Pictou West MLA Karla MacFarlane, in commenting on this turn of events Wednesday, made an interesting point. She expects opposition to the book as expressed by mill officials and their effort to shut down the signing will backfire and help the book sell out.

MacFarlane said the move infringed on freedom of speech, as pressure from the Abercrombie mill resulted in the national office for Indigo books in Toronto cancelling the book signing with author Joan Baxter at the Coles store in Highland Square Mall.

The level of pressure applied is up for debate perhaps. Kathy Cloutier, communications manager for parent company Paper Excellence Group, said the mill's management wrote a letter objecting to the book signing. The letter encouraged its workers, retirees and their families to sign and submit the letter to the bookstore “of their own free accord” to express their objections.

But a spokesperson for the book chain said safety of staff was a priority.

Disagreeing with the contents of a book is one thing.
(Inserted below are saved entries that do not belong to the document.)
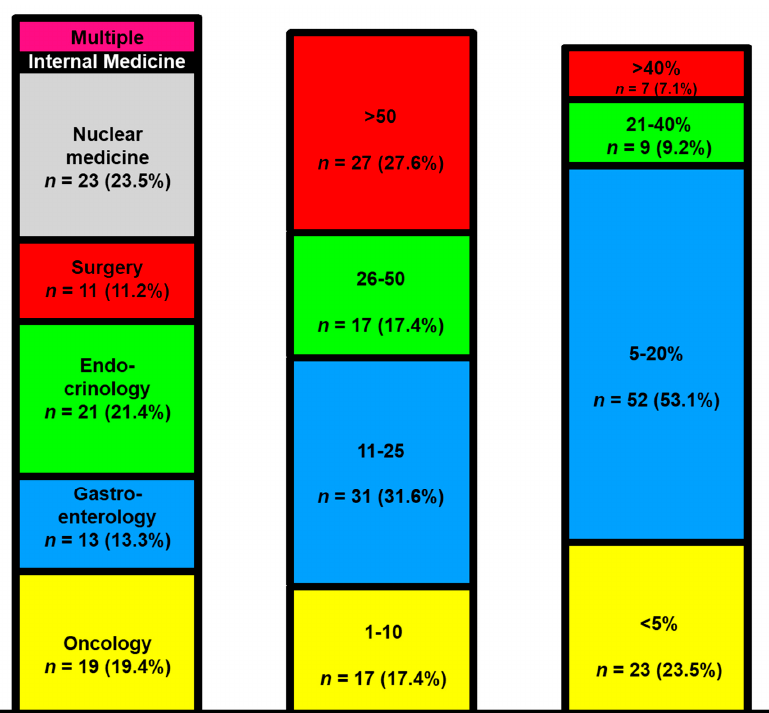
Figure 1. The survey responder disciplines ( left column), treated pancreatic neuroendocrine tumor (NET) patients per year ( middle column), and the time invested in NET care ( right column).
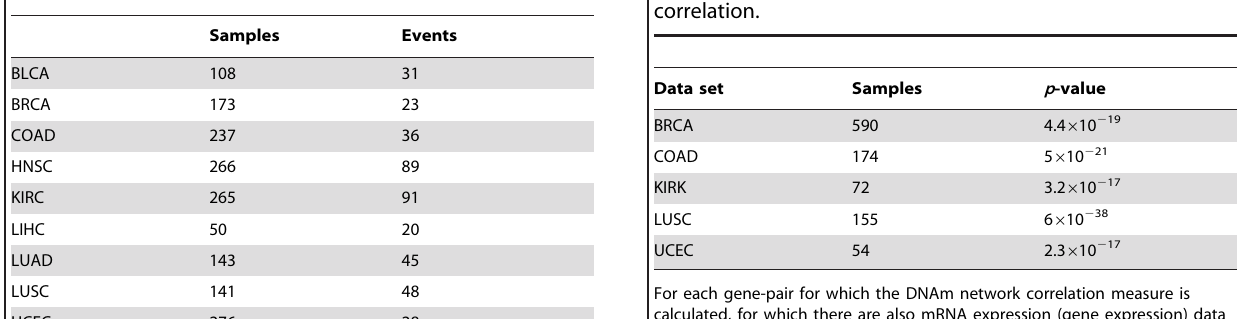
Table 2. Significance of association of the DNAm network correlation measure with gene expression network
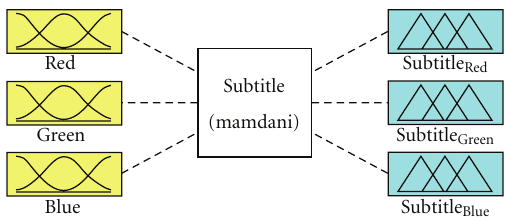
Figure 4: The block diagram of subtitle fuzzy analyzer.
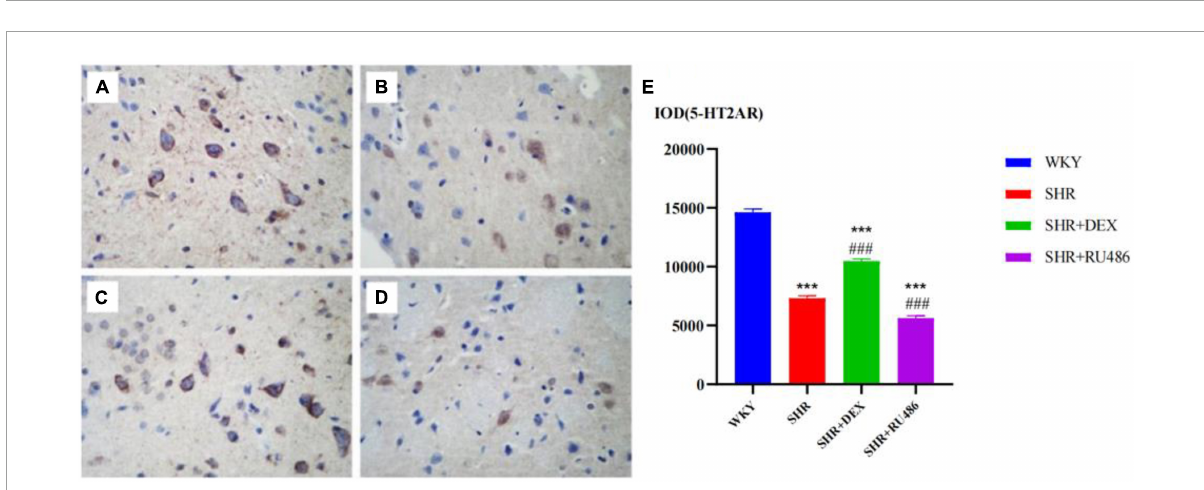
FIGURE7 Comparison of 5-HT1A receptor (5-HT2AR) levels in the prefrontal cortex of rats in four groups ( × 400) [ (A) Wista Kyoto rats (WKY) group; (B) spontaneously hypertensive rats (SHR) group; (C) SHR + dexamethasone (DEX) group; (D) SHR + RU486 group]; Comparison of 5-HT2AR levels in the prefrontal cortex of rats in four groups (E) . One-way analysis of variance (ANOVA) with repeated measures followed by post hoc with Tukey test. All data are presented as mean ± SEM. *** p < 0.001, compared to WKY group; ### p < 0.001, compared to SHR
But this pressure on a local store appears to have been what it took to cancel the event.

Northern Pulp officials maintain they, their employees and others who have been associated with the mill find the book offensive and demeaning – also one-sided as it criticizes provincial governments over the years as having failed to uphold environmental standards.

The author, however, claims that the companys management and board declined participating in the process when she was writing the book, nor would the workers and nor would Premier Stephen McNeil when asked for an interview.

Even so, countering the facts as they appear in the book is fair game. But taking steps that appear to be aimed at keeping the book out of peoples hands is something different altogether. Artists, activists, societies in general had to fight in decades and centuries past to see that literature and the expression of varying points of view were not censored.

The current topic regarding Northern Pulps proposed effluent treatment is obviously a sensitive and divisive one. Discussion about it comes just at the time of this books release.

Getting accurate information to the public is essential but certainly also a complex task – in this instance as in many cases that involve industry, the environment and the corresponding science. But appearing to suppress information will never be well perceived.